Artist Adam Dressner works most days in his east side apartment, creating intricate oil paintings, many of which fetch well over $10,000.
Another pulls his self-made art cart into Washington Square Park. In the middle of the chaos, he sets up a pop-up studio with a cloth, a striped umbrella and a sign that offers painting to park visitors in five languages.
“There is no price associated with the activity,” Dressner, 42, told The Post of his park portraits. “I think it would change the whole feel. When people ask, I say it can be anything, even free.”
Using colorful acrylics on a 9×12 panel, Dressner, wearing his trademark blue cap, paints a willing subject while peppering them with questions about themselves.
When people hand in the finished product, they usually offer a donation of their own discretion. Dressner declined to provide monetary figures, but noted his yield ranges. “You can make it,” he said.
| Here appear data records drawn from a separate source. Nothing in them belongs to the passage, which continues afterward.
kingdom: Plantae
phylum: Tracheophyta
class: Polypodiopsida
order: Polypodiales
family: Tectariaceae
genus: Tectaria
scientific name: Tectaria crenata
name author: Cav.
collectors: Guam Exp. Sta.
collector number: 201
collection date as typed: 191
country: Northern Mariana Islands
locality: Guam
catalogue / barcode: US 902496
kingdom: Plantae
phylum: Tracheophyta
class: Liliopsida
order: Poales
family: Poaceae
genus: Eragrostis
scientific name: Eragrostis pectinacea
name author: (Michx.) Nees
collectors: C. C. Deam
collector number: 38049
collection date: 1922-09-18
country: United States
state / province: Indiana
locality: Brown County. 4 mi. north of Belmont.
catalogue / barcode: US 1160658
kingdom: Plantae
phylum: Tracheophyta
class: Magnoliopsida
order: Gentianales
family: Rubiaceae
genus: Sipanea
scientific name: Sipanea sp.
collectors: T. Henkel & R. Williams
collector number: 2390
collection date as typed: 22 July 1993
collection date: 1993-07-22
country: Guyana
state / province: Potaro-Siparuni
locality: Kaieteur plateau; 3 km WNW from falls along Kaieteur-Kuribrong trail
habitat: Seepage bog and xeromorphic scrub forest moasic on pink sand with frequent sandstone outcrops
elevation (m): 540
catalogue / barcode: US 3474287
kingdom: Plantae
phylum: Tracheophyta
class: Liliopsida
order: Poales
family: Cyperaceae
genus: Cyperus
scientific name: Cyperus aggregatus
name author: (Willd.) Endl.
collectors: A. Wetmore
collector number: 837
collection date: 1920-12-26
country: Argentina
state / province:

But the cash transaction is not important.
Dressner, a lawyer turned artist, initially started outdoor sessions in 2018 to sharpen his life drawing skills.
“Some people pay money to take a life drawing class where they hire a model,” said the native New Yorker. “But I can go out to the park and people come up to me. And they often pay me something for it and tell me how much they like it. It’s about connection.”
These chance interactions forged friendships and led to commissions.

Last year, he caught the eye of “Chinatown Phil,” a popular Instagram creator known for highlighting the unique denizens of the Big Apple, who made a video of Dressner’s impressive process.
And when marijuana enthusiasts packed downtown Greenwich Village for “420 Day” on April 20, Dressner met jewelry designer Greg Yun, whose clients include Pete Davidson, Drake and Rihanna.
“He’s amazing,” Yuna told The Post. “I just watched him paint three or four people, maybe 30 minutes each. I asked him to paint my friend David Ross.”
Yuna was so impressed that he later visited Dressner’s studio.

“I don’t know much about art, but I do know that I’m supposed to feel something. Everything he painted spoke to me,” said Yuna, who commissioned a 40×30 inch oil painting of his friend to hang prominently in his office. Now the couple is planning a future collaboration.
Dressner was also recently tapped by Kyle Martino to create art for his soccer speaker, including a stunning depiction of Diego Maradona. Later this month, he will participate in an auction held by his alma mater, Friends Seminary (an East Village K-12 Quaker day school), at the prestigious David Zwirner Gallery. Expected to reach thousands, his work will be placed alongside top artists such as Alex Katz and Stanley Whitney.
Not bad for a guy who learned his trade from the book “Oil Painting for Dummies”.
In 2009, Dressner, a graduate of Yale Law School, was working at a white shoe company when he caught a Francis Bacon retrospective at the Met.
“I didn’t know all the art history references, but I was moved by what I saw,” said Dressner, then an aspiring writer.
But he always had a flair for drawing.
He illustrated student newspapers while an undergraduate at Princeton, as well as his grandfather Howard Roy Dressner’s 1998 book, “Essays in Bewilderment.”
After leaving the museum, he immediately bought a Dummies guide, which whetted his appetite for creation.

“I really enjoyed it and found an outlet for self-expression,” he said.
He painted self-portraits, then turned to his beloved grandmother, Sonia Segoda Dressner, who became his muse.
“She lived to be 99 and was a child actress, first on the radio. She was a violinist and had the most mischievous, charming personality.’
In 2018, after nearly a decade as a lawyer, he quit his full-time job to focus on painting – and continued to photograph his family matriarch until her death in 2020.
He is currently working on his “Transportation” series, where he paints New Yorkers and transports them to another environment. “Man on the Beach,” a 72×48 oil on canvas, captures a gentleman usually sitting in a lounge chair on the beach breaking out books in Union Square. But Dressner painted it near the coast.

This constant theme is an exercise in self-reflection for the expressionist painter.
“I myself was unsure of my place as a lawyer and wanted to transfer myself to a different situation,” he said.
So far, he has painted himself into a sweet spot.